The same handful of doctors and nurses who helped introduce medically assisted dying in Newfoundland and Labrador are handling the majority of a growing number of requests for service, and they say they can no longer do it alone.
Requests for medically assisted dying in the province are increasing year over year, outstripping the number of health-care workers available to assess those requests, said Dr. Aaron McKim, a family physician and the authority’s head of medical assistance in dying. provincial health. MAID.
“Last year was the first year we hit the wall, where several of the practitioners who were our stalwarts came back and said, ‘I can’t do this for a while, I need to take a break.'” McKim said in a recent interview. “So we got requests for MAID and we had to tell people that we don’t have anyone to be their MAID practitioner.”
The situation became so serious that in April he told colleagues in a briefing note that there were six people waiting to be evaluated for MAID and that at least one patient had waited about five months for an evaluation.
Newfoundland and Labrador has had the lowest rate of medically assisted deaths in the country for the past four years, according to a report last month from Health Canada. About 1.5 per cent of the province’s deaths in 2022 were doctor-assisted, compared to a national average of about 4.1 per cent.
Requests multiplied over a period of 3 years
But in the eastern region of the province, which includes the capital of St. John’s and is home to about three-fifths of the provincial population, the number of people seeking a medically assisted death rose from 16 in 2019 to 107 in 2022, McKim said. in his informative note. There were 37 applications in the first quarter of 2023.
Each MAID application must be evaluated by at least two evaluators, who may be physicians or nurse practitioners. Seven medical professionals performed 75 percent of the primary evaluations for all applications in the region between 2016 and August 31, 2021, according to McKim’s note. Eight people performed 76 percent of primary assessments in 2022.
McKim said this small core group of health care workers has performed the majority of MAID evaluations and procedures in the region since the program began.
Nurse practitioners provided assessments and supplies for free until July, when they signed a new collective agreement with the province, a spokesperson for their union said.
Eastern Newfoundland includes dozens of small communities scattered along remote, rocky coastlines, and many have no MAID professionals, let alone family doctors nearby. McKim said members of that core group of MAID practitioners have driven for “hours and hours and hours” to these communities, “to allow someone to have the option they wanted.”
The work can be emotionally draining and some in that group helped “one or two dozen” assisted deaths each year, he added.
As of May 25, there were seven people in the region waiting to have their applications fully evaluated, officials said in an email. Three patients still needed two evaluators and faced a waiting time of up to 113 days.
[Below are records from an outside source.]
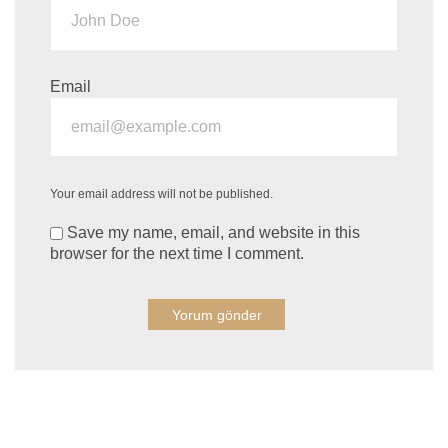
Email
Your email address will not be published.
Save my name, email, and website in this
browser for the next time I comment.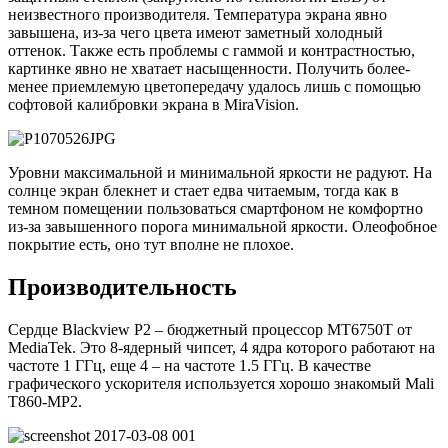
неизвестного производителя. Температура экрана явно
завышена, из-за чего цвета имеют заметный холодный
оттенок. Также есть проблемы с гаммой и контрастностью,
картинке явно не хватает насыщенности. Получить более-
менее приемлемую цветопередачу удалось лишь с помощью
софтовой калибровки экрана в MiraVision.
Уровни максимальной и минимальной яркости не радуют. На
солнце экран блекнет и стает едва читаемым, тогда как в
темном помещении пользоваться смартфоном не комфортно
из-за завышенного порога минимальной яркости. Олеофобное
покрытие есть, оно тут вполне не плохое.
Производительность
Сердце Blackview P2 – бюджетный процессор MT6750T от
MediaTek. Это 8-ядерный чипсет, 4 ядра которого работают на
частоте 1 ГГц, еще 4 – на частоте 1.5 ГГц. В качестве
графического ускорителя используется хорошо знакомый Mali
T860-MP2.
Things had only improved slightly by early November, when McKim said there were “a couple of cases” without evaluators.
The vast majority of requests referred to first category medically assisted deaths, which are cases in which a natural death is foreseeable.
Access to MAID is important, province says
Patients whose natural deaths are not reasonably foreseeable but whose condition causes intolerable suffering may request a second-line assisted death. There were five second track applications in the eastern region in 2021 and nine in 2022. Nine applications were submitted between January and September.
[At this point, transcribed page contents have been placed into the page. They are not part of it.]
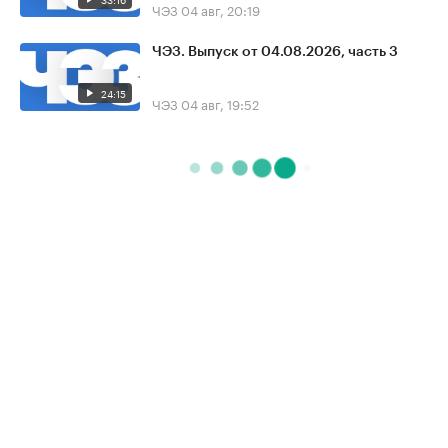
ЧЭЗ
04 авг, 20:19
ЧЭЗ. Выпуск от 04.08.2026, часть 3
24:15
ЧЭЗ
04 авг, 19:52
MAID evaluations include meeting with the patient, speaking with their care providers, examining the care options they have pursued, and ensuring their request meets federal guidelines. Pathway one assessments take five or six hours, but pathway two assessments can take “dozens” of hours, McKim said. Doctors in the province can only bill for up to five hours of assessment work, so they often end up performing most second-level assessments for free.
“It’s essentially a volunteer thing. And it’s a pretty difficult role to play even when you get paid for it,” he said, adding that he believes more professionals would accept track two MAID assessments if they were compensated appropriately.
In an emailed statement, the provincial Department of Health said it understands that access to MAID is important. Doctors’ fees for evaluations were negotiated with the province’s medical association, he said.
Not everyone who seeks an evaluation will ultimately want a medically assisted death, McKim noted. For example, 10 second-stage evaluations were carried out in the year from September 1, 2022, but no procedures. In that same period, there were 87 track one applications and 46 dispositions.
Sometimes, simply being approved for MAID allows patients to feel more in control after receiving a life-changing diagnosis, McKim said.
“This helps give people some peace of mind that if the suffering gets too bad, they will have a back door,” he said. “As a MAID practitioner, my goal is to be able to help someone have a choice. And what they choose to do at the end of the day, that’s up to them.”